European stock markets have fallen for a second straight day, weighed down by the technology sector, which followed the selling trend seen in Asian and U.S. semiconductor shares.
The Stoxx Europe 600 index closed down 0.6%, although trading volume remained light. The technology sub-index dropped 3.6%, mirroring moves in Asian markets. In Asia, record profits from Samsung Electronics failed to impress investors. In the United States, as of 4:57 p.m. London time, the Nasdaq 100 Index was down 2% and the Philadelphia Semiconductor Index had fallen 6%.
Among major European tech stocks, ASML Holding NV was the biggest drag on the benchmark index. Other semiconductor-related stocks, including Infineon Technologies AG, ASM International NV, and STMicroelectronics NV, all declined by more than 7%.
However, the European benchmark index remains near record highs, with consumer-related stocks benefiting as investors rotated out of the tech sector.
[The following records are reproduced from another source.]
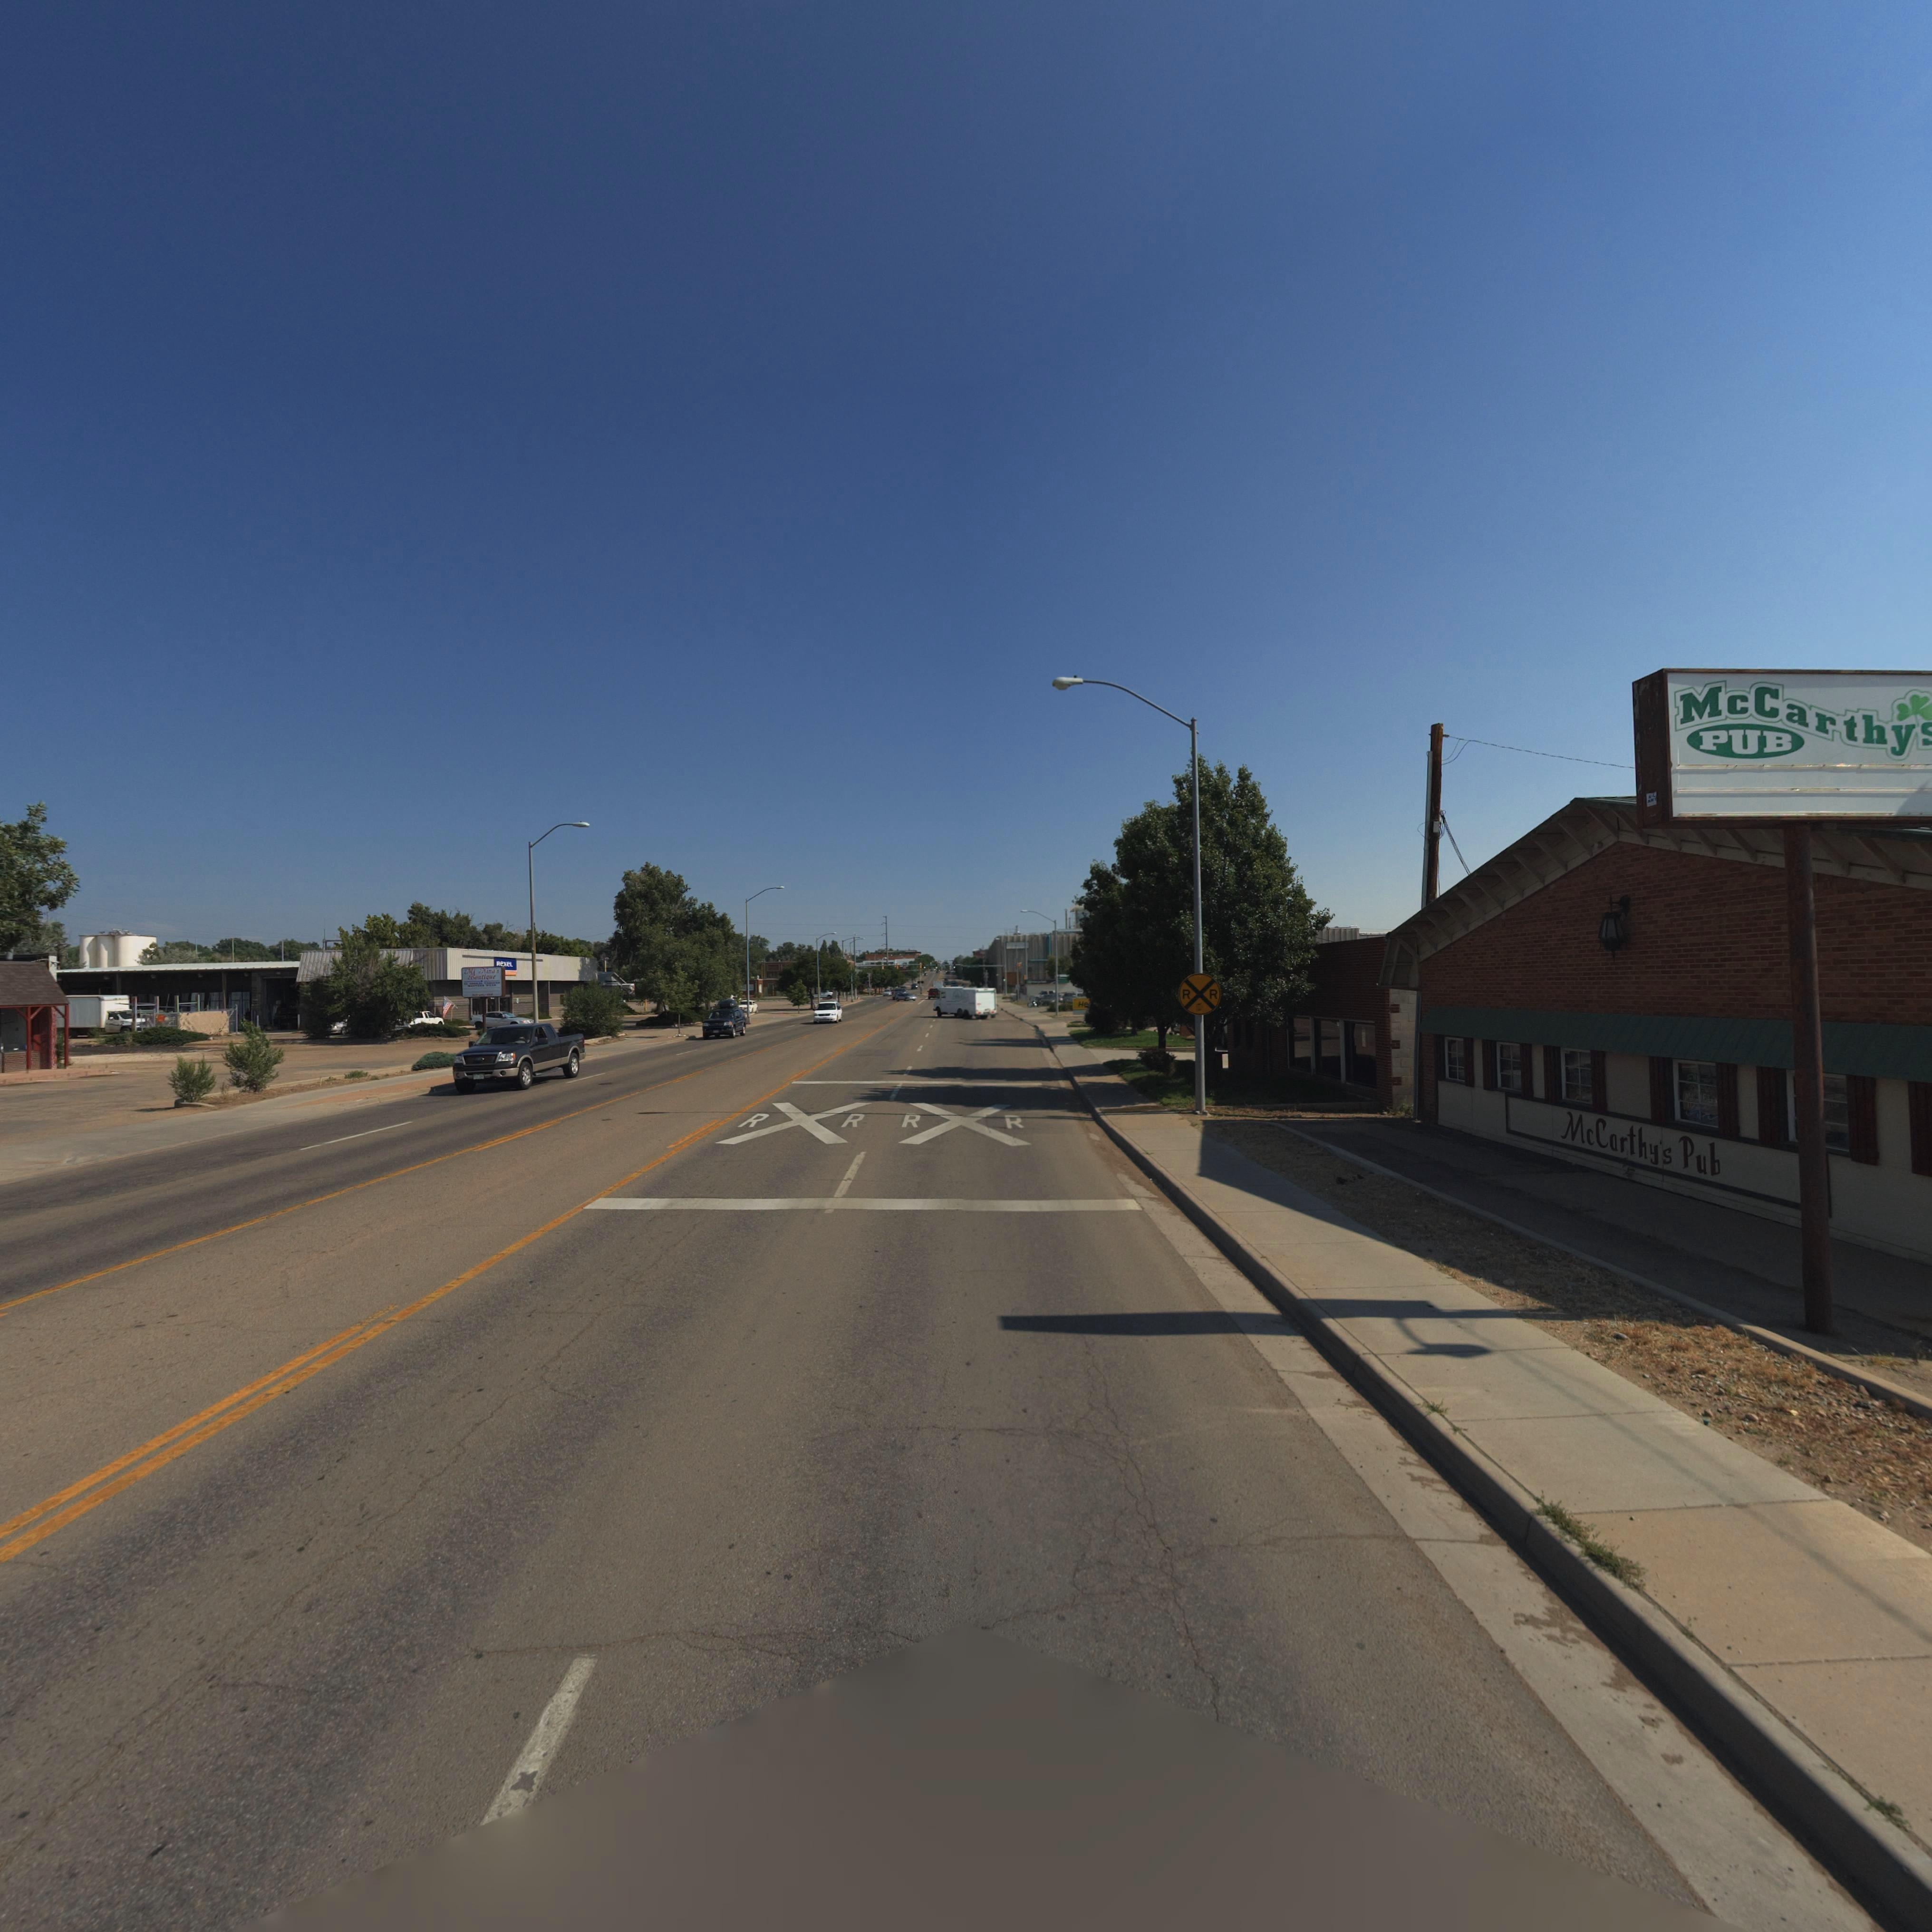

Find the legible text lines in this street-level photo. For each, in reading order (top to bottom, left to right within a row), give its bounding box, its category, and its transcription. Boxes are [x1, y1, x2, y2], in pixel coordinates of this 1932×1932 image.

[1680, 685, 1918, 759] BusinessName: McCarthys
[1699, 729, 1792, 755] BusinessName: PUB
[496, 961, 513, 966] BusinessName: REXEL
[464, 967, 500, 974] BusinessName: Mi Nina's
[467, 974, 496, 980] BusinessName: Boutique
[1078, 1001, 1090, 1007] BusinessName: H*
[1560, 1111, 1720, 1177] BusinessName: McCarthy's Pub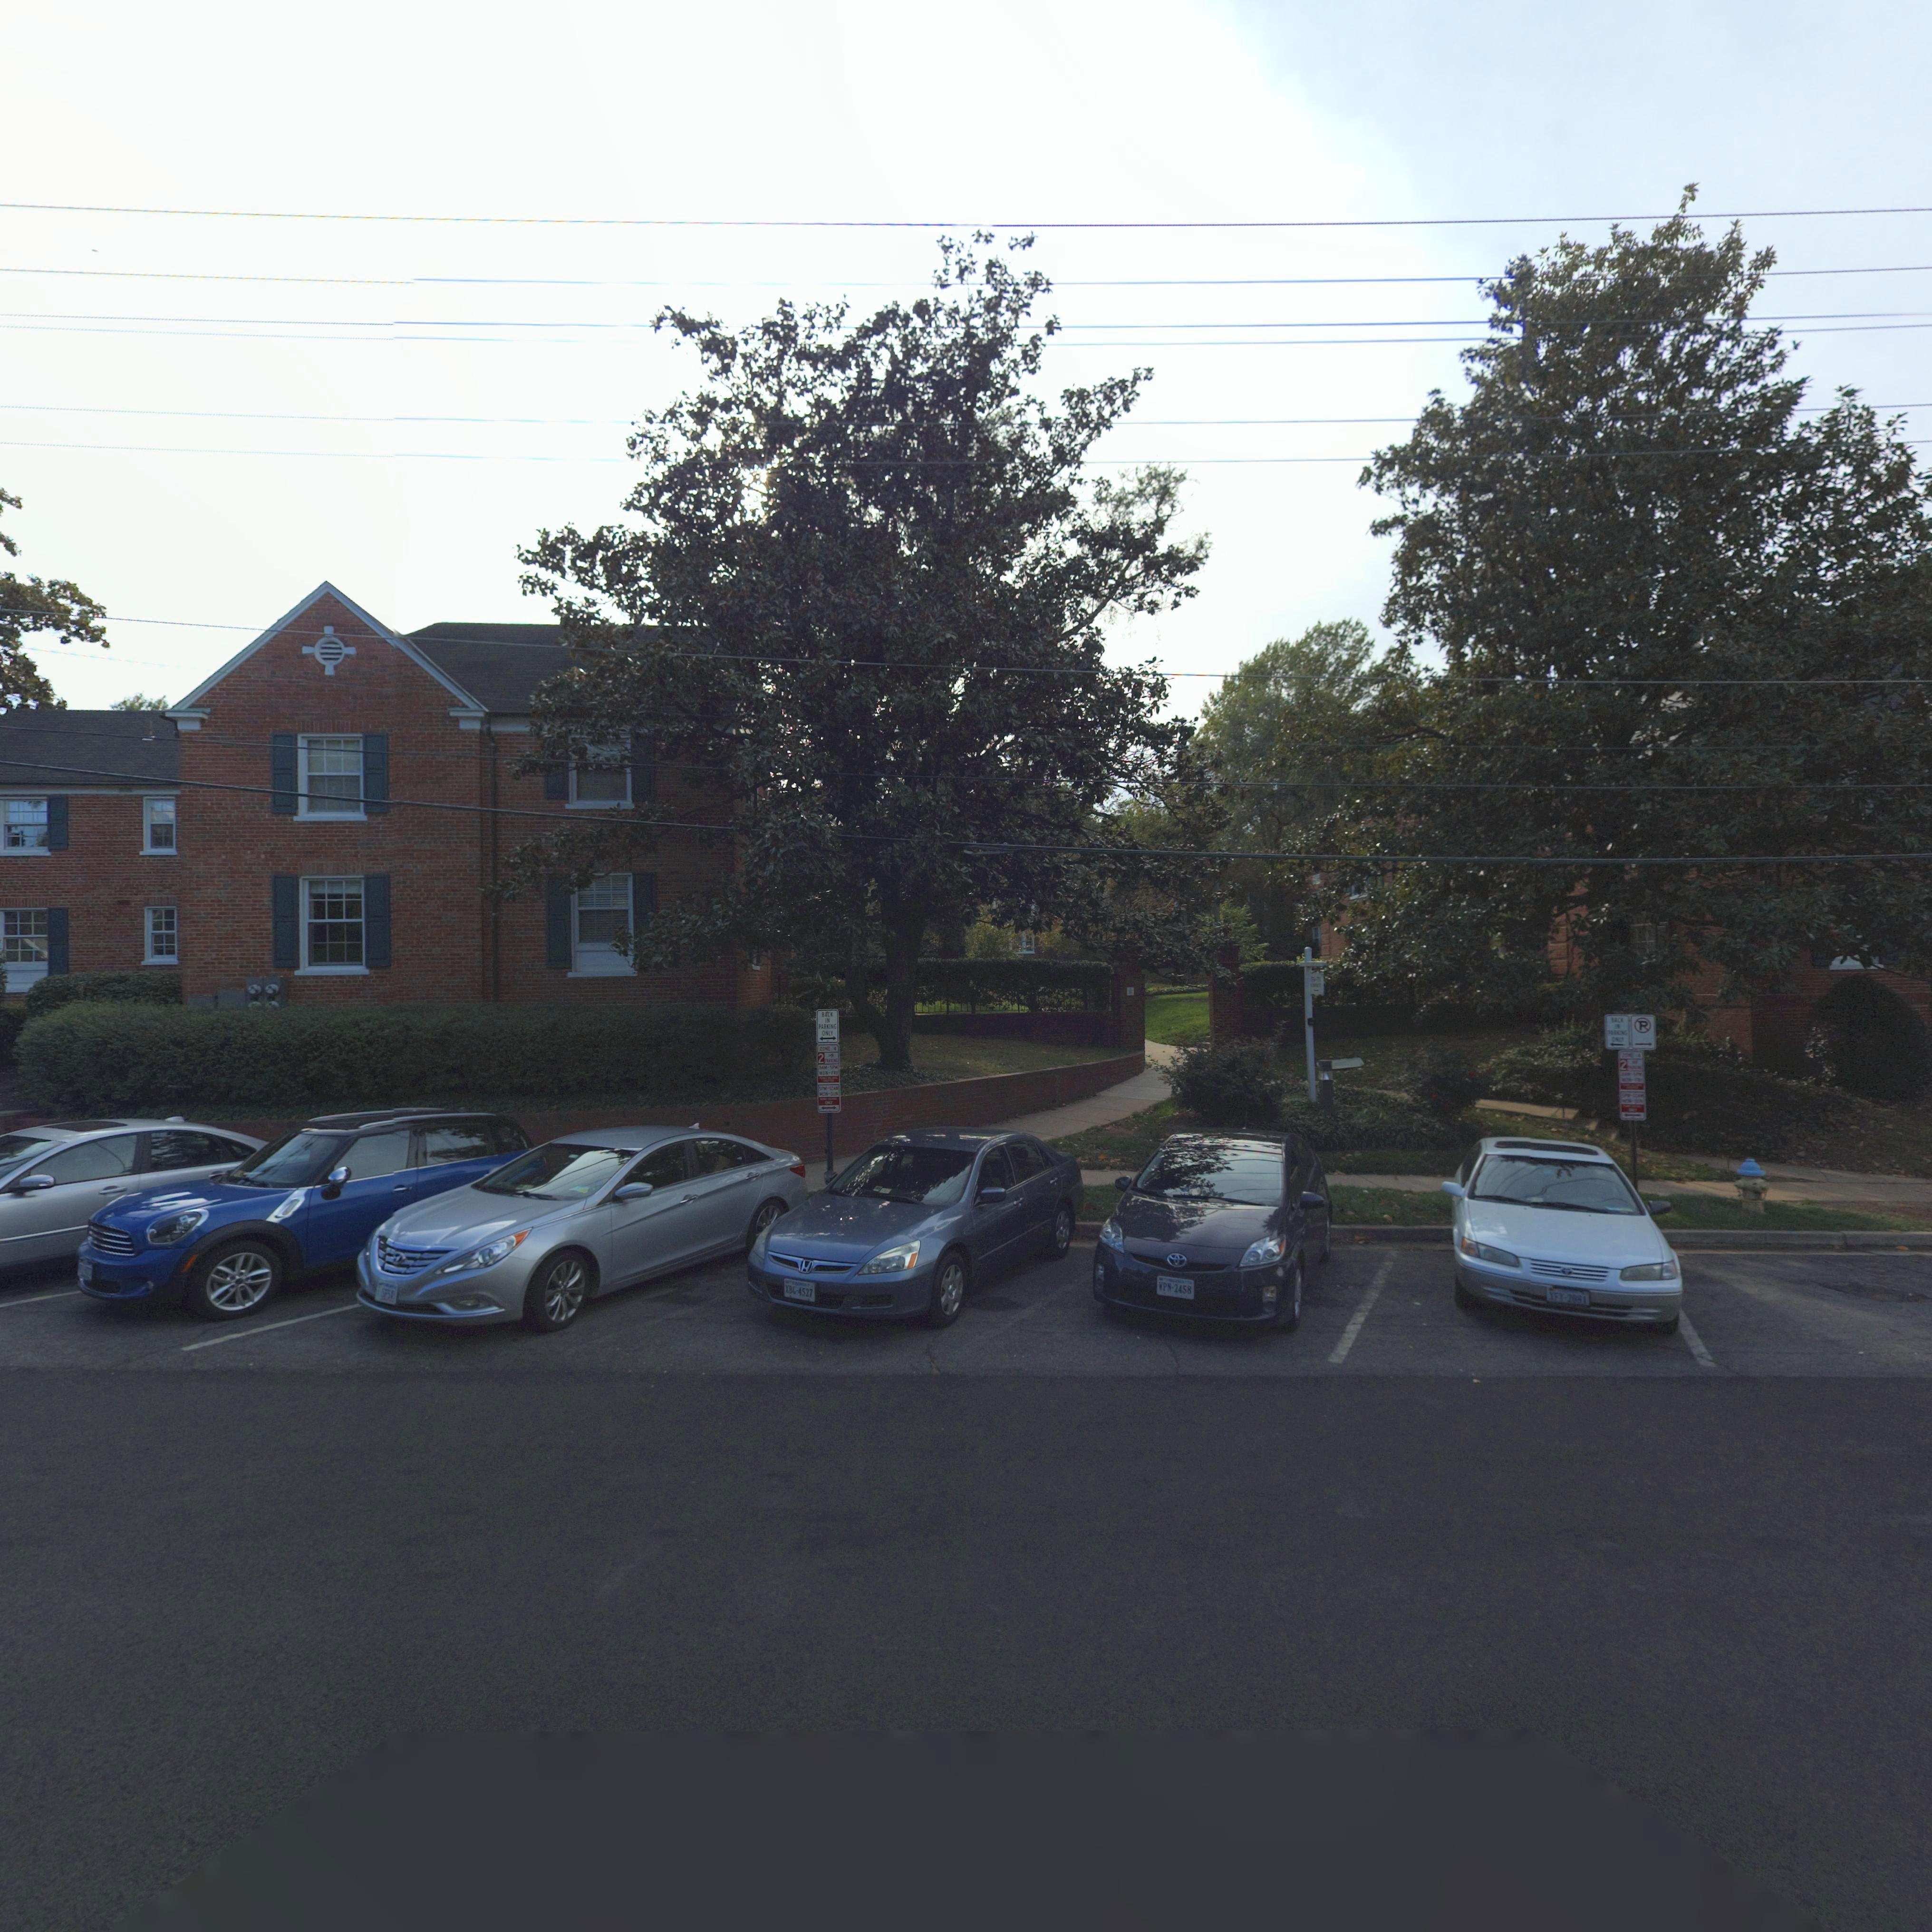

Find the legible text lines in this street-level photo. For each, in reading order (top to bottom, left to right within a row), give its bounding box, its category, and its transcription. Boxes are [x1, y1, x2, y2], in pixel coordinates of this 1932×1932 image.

Shell Plc was among the day's gainers, rising 3.4% after a trading update indicated another strong performance in its oil and gas trading division for the second quarter. Ground engineering specialist Keller Group Plc surged 23% after raising its full-year profit outlook.
The upcoming corporate earnings season will be crucial in determining whether the market can extend its gains beyond this year's 9% advance. As share prices have risen, analysts have also been raising profit expectations, which has raised the bar for companies to deliver satisfactory results.